TASK LIST:
**1.** In the tire chains thread, which style of dually chains does justme- recommend?
**2.** Print the passage of the tire chains thread that begins at the words "## Mdirrigation (Dec" and stops after "(Dec 28, 2004)".

# tire chains



## greenbean (Nov 22, 2005)

I have a Chevy 2WD dually dump and in the manual it says not to use tire chains on a dually. Is this Chevy covering themselves or is there something wrong w/ using chains on dual tires. Need some extra grip w/ the 2WD. Any help would be appreciated.


Green Bean


----------



## WINTER 3 (Aug 7, 2000)

I run chains on ford trucks w/ dual wheels. Never had a problem. I have 4 wheel drive. You should be fine. Make sure chain links on inside are secured. You don't want to hit the brake lines.


----------



## RWK in WI (Mar 29, 2003)

*RWK in WI*

I believe that on some 1 ton trucks with dual rears there is not enough clearance between the inside tire and the suspension for chains to clear. It may also rub on brake lines.
It may be possible to run single wheel chains on just the outer wheel. 
I hope this helps you.


----------



## Mdirrigation (Dec 12, 2003)

I would run chains on mine on the outside wheel only . If the chain comes off and tears up that extended fender it will rip it up real good, and they arent cheap. I found that agressive tires and weight in the back do the trick.


----------



## justme- (Dec 28, 2004)

greenbean said:


> I have a Chevy 2WD dually dump and in the manual it says not to use tire chains on a dually. Is this Chevy covering themselves or is there something wrong w/ using chains on dual tires. Need some extra grip w/ the 2WD. Any help would be appreciated.
> 
> Green Bean


Boy are you brave- you may be the only 2wd dually in the state!

LOTS of weight and good SNOW rated tires are your first priority- chains have to clear, as said. Just make sure they clear everything and make sure they stay tight on the wheel. you can run single wheel chains on the outer wheel (never, and I mean never waste your $$ or cable chains BTW). If you run dually chains you can get 2 different styles- long cross chains that run over both wheels or segmented which is essentially 2 chains sharing the center tension chain- I recomend these since breaking a cross chain will be far less damaging to your fenders with them being much shorter.

PersonallyIf you can;t get some weight in the back and good tires chains will help, but only marginally- some may argue that, but it's true. Lack of weight over the rear you will get more traction from the chains but you're still going to spin the wheels alot and wear those chains right out.

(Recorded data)

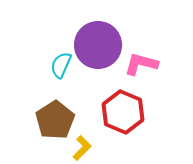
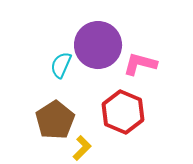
pink L-shape: moved 1 px left
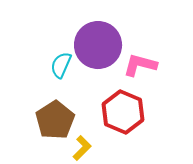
pink L-shape: moved 1 px down
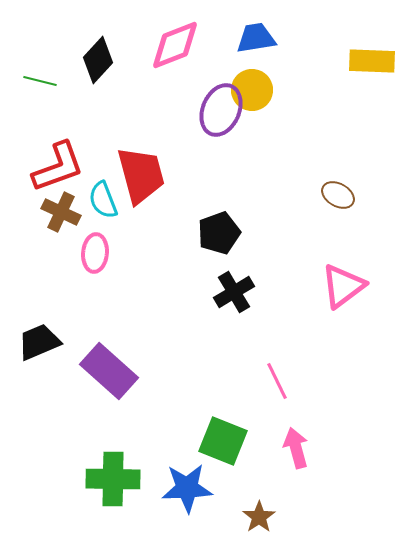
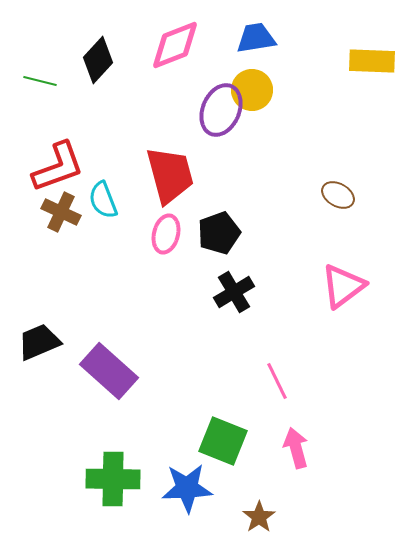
red trapezoid: moved 29 px right
pink ellipse: moved 71 px right, 19 px up; rotated 9 degrees clockwise
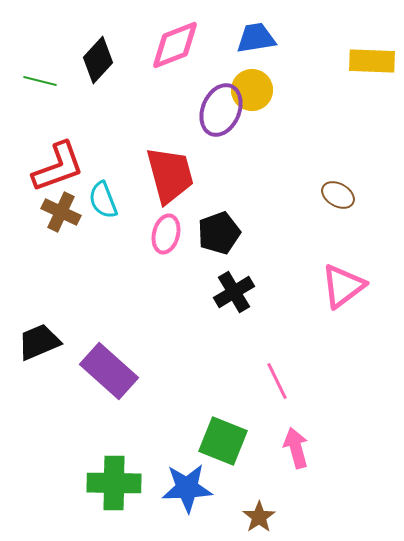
green cross: moved 1 px right, 4 px down
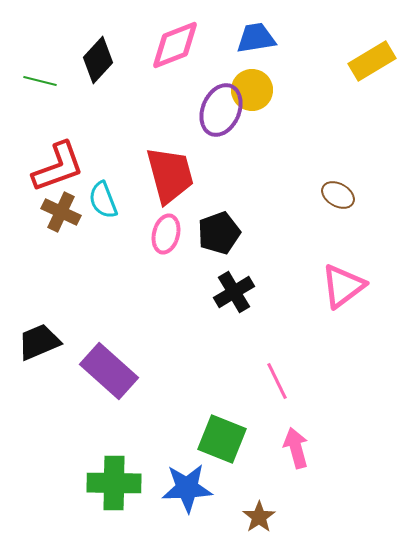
yellow rectangle: rotated 33 degrees counterclockwise
green square: moved 1 px left, 2 px up
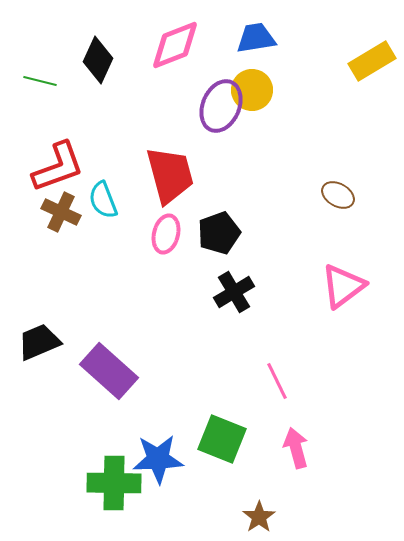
black diamond: rotated 18 degrees counterclockwise
purple ellipse: moved 4 px up
blue star: moved 29 px left, 29 px up
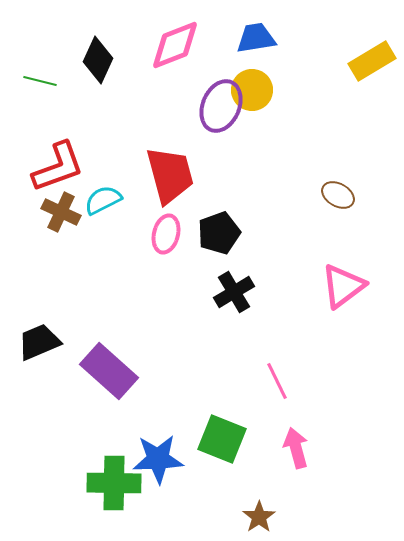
cyan semicircle: rotated 84 degrees clockwise
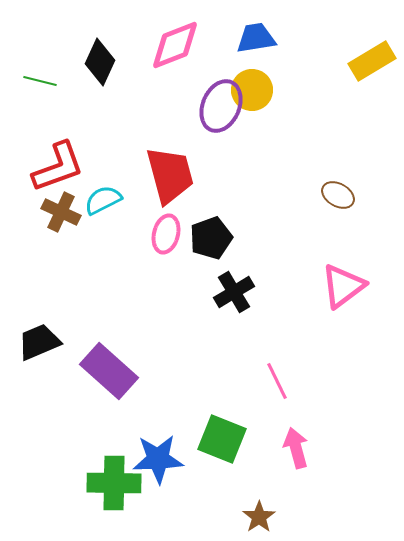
black diamond: moved 2 px right, 2 px down
black pentagon: moved 8 px left, 5 px down
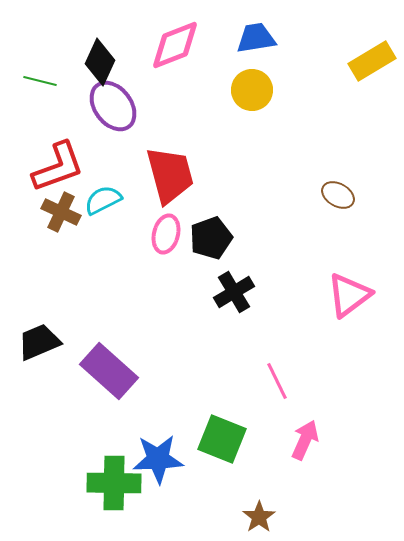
purple ellipse: moved 108 px left; rotated 60 degrees counterclockwise
pink triangle: moved 6 px right, 9 px down
pink arrow: moved 9 px right, 8 px up; rotated 39 degrees clockwise
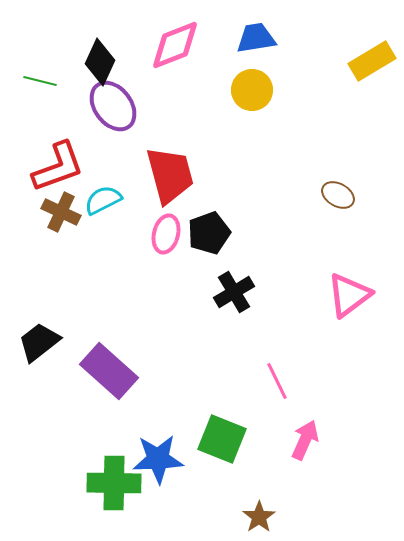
black pentagon: moved 2 px left, 5 px up
black trapezoid: rotated 15 degrees counterclockwise
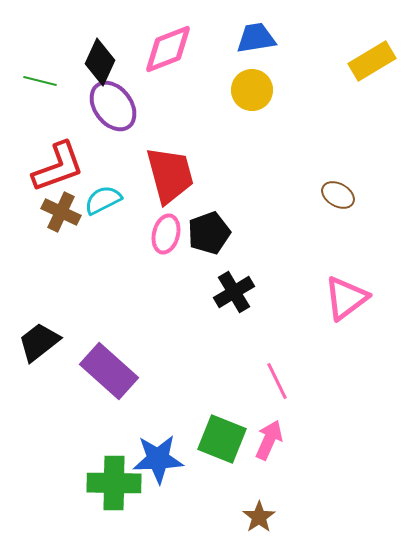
pink diamond: moved 7 px left, 4 px down
pink triangle: moved 3 px left, 3 px down
pink arrow: moved 36 px left
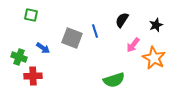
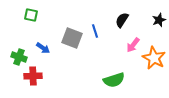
black star: moved 3 px right, 5 px up
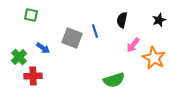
black semicircle: rotated 21 degrees counterclockwise
green cross: rotated 28 degrees clockwise
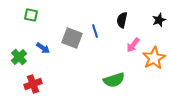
orange star: rotated 15 degrees clockwise
red cross: moved 8 px down; rotated 18 degrees counterclockwise
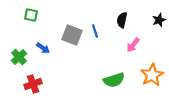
gray square: moved 3 px up
orange star: moved 2 px left, 17 px down
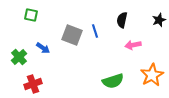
pink arrow: rotated 42 degrees clockwise
green semicircle: moved 1 px left, 1 px down
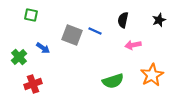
black semicircle: moved 1 px right
blue line: rotated 48 degrees counterclockwise
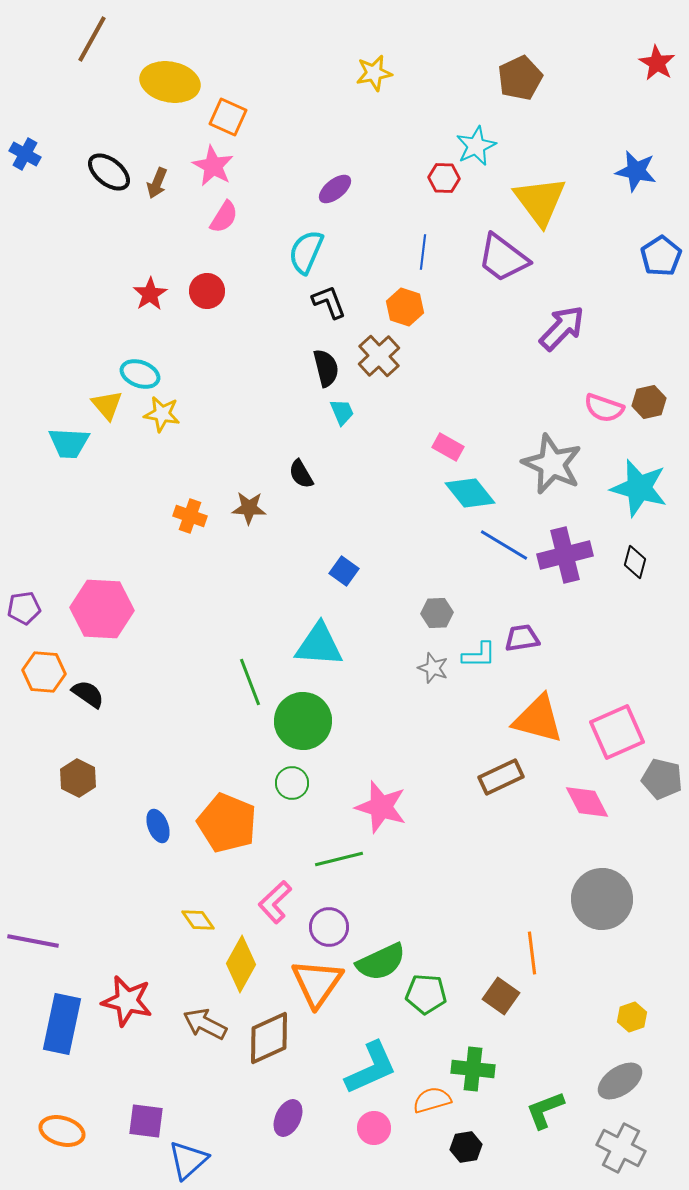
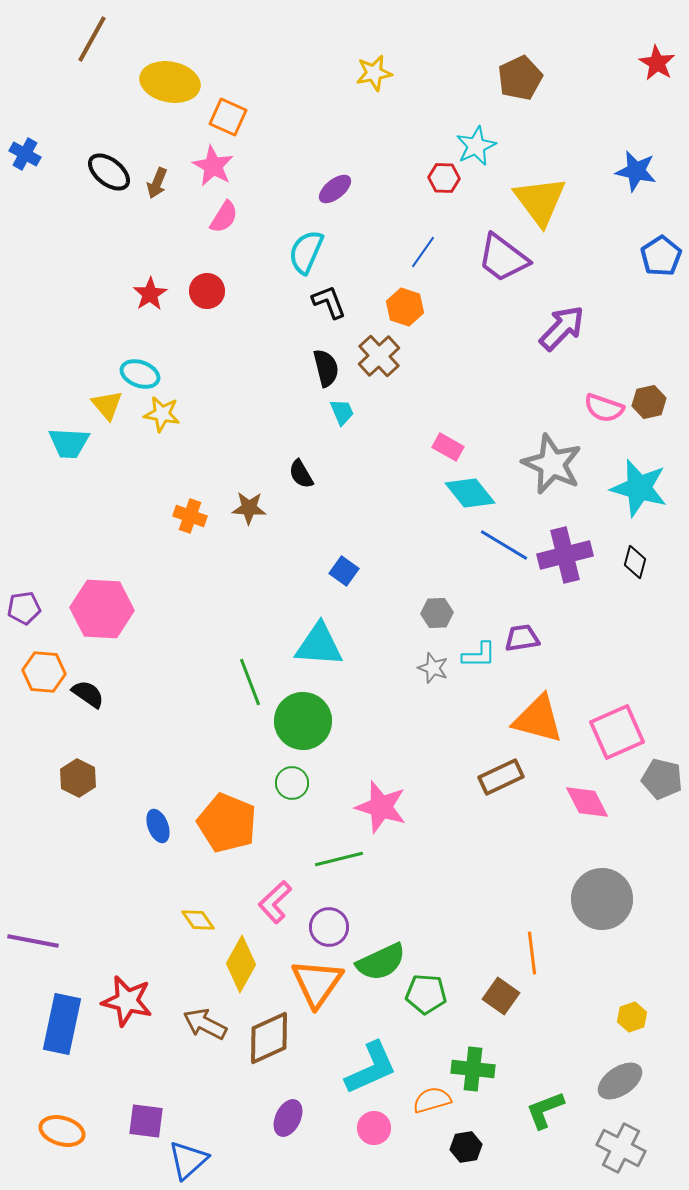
blue line at (423, 252): rotated 28 degrees clockwise
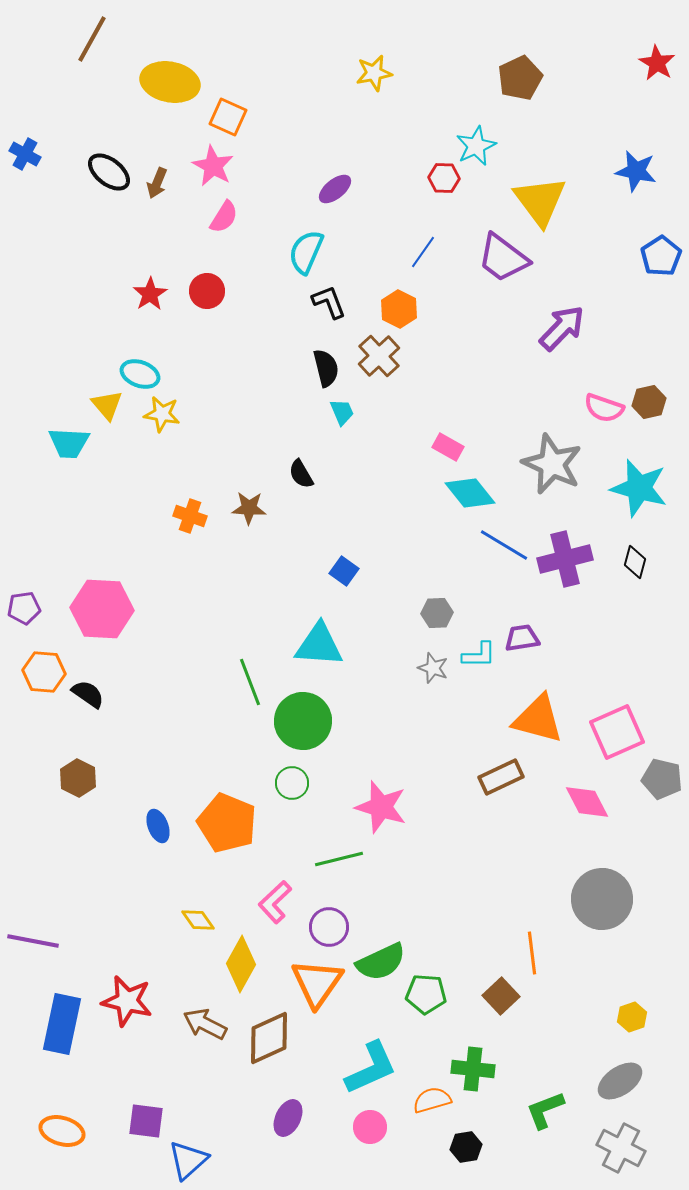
orange hexagon at (405, 307): moved 6 px left, 2 px down; rotated 9 degrees clockwise
purple cross at (565, 555): moved 4 px down
brown square at (501, 996): rotated 12 degrees clockwise
pink circle at (374, 1128): moved 4 px left, 1 px up
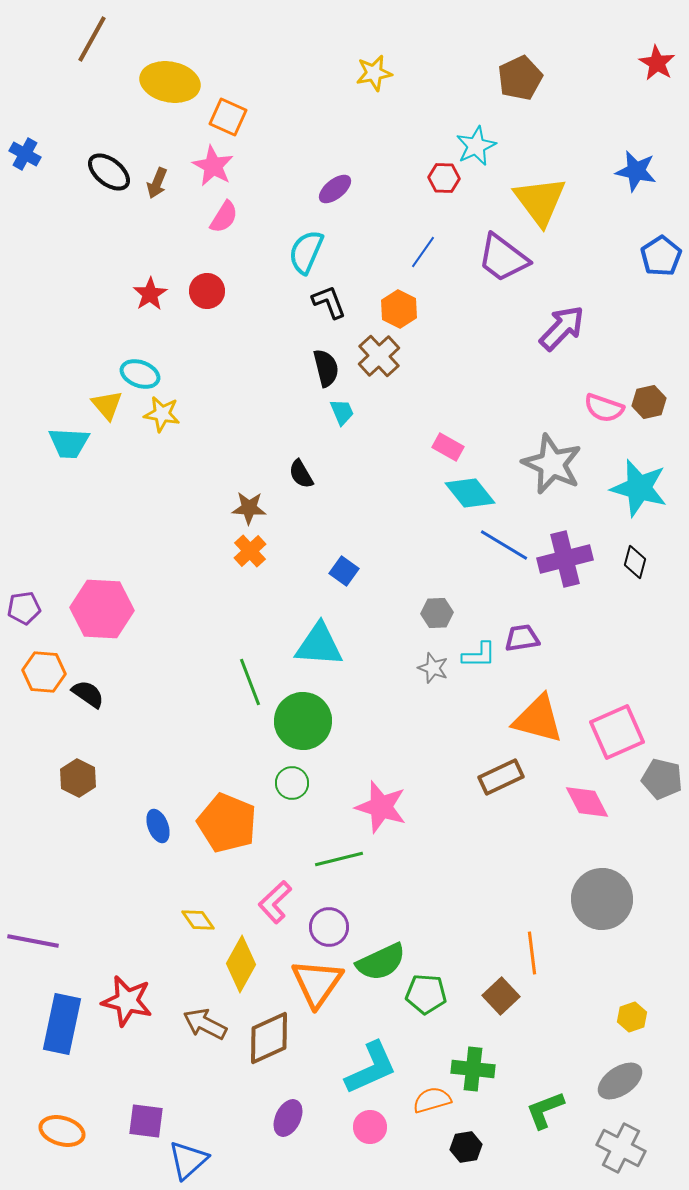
orange cross at (190, 516): moved 60 px right, 35 px down; rotated 28 degrees clockwise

WORKED ANSWERS:
**1.** The segmented style, which is essentially two chains sharing the center tension chain.

**2.**
## Mdirrigation (Dec 12, 2003)

I would run chains on mine on the outside wheel only . If the chain comes off and tears up that extended fender it will rip it up real good, and they arent cheap. I found that agressive tires and weight in the back do the trick.


----------



## justme- (Dec 28, 2004)